次に、米国と日本のDE&Iに対する背景の違いについて、人口構成、労働生産性、人種の多様性などの違いから、DE&Iの重点や課題が異なります。米国ではマジョリティである白人層の一部からの反発や逆差別感情があるなど、人種や民族の多様性が重要課題である一方、日本では少子高齢化による労働力不足が深刻であり、女性活躍推進が進まない現状も踏まえて、企業の成長にはDE&I推進が必然です。
さらに、日本の国際的競争力の凋落、特にビジネス効率性と経営プラクティス(ダイバーシティに関する指標を含む)の評価が低く、全体的なランキングの足を引っ張っています。人材の競争力ランキングの低下も課題として挙げられます。女性活躍推進法が施行されて10年近く経つにも関わらず、あまり改善されていない現状も憂慮されます。
米国の事例を踏まえ、今後日本企業がDE&Iをどのように捉え、どのように対応すべきでしょうか。DE&Iで先行する米国ではより戻しが起きている一方、日本ではまだDE&Iが十分に進んでいないため、まずは今以上の成果を出すことが重要です。加えて、どのような組織をつくりたいのかを議論し、その中にDE&Iがどのように組み込まれるのかを明確に示す良い機会です。
企業が直面する不透明な環境下においてDE&Iを推進するための重要なポイントとして、次の点があげられます。
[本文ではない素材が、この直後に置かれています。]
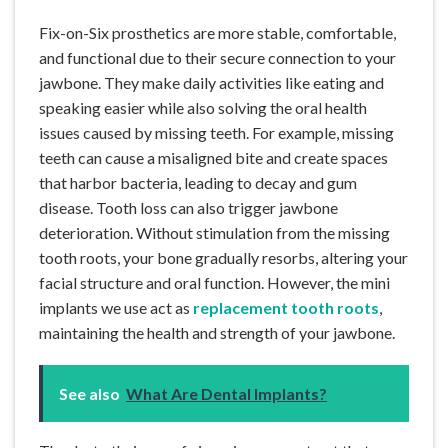
Fix-on-Six prosthetics are more stable, comfortable,
and functional due to their secure connection to your
jawbone. They make daily activities like eating and
speaking easier while also solving the oral health
issues caused by missing teeth. For example, missing
teeth can cause a misaligned bite and create spaces
that harbor bacteria, leading to decay and gum
disease. Tooth loss can also trigger jawbone
deterioration. Without stimulation from the missing
tooth roots, your bone gradually resorbs, altering your
facial structure and oral function. However, the mini
implants we use act as
replacement tooth roots
,
maintaining the health and strength of your jawbone.
See also
What Are Dental Implants?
1)論理的な説明やデータに基づいた判断と意思決定、2)テクノロジーを活用した人材管理、透明性の高い評価システムとコミュニケーション、3)SNSでの攻撃や炎上のリスクを考慮し、施策の名称や表現など工夫、そして、4)社長はもちろん経営陣全員がDE&Iの重要性を理解し、信念を持って推進することが不可欠。
最後に、DE&Iは目的ではなく、ありたい姿があってこそ意味を持ちます。アメリカの状況を注視しつつ、日本企業はこの機会を前向きに捉え、持続可能な成長を達成するために、ぶれずにDE&Iを推進していくことを期待します。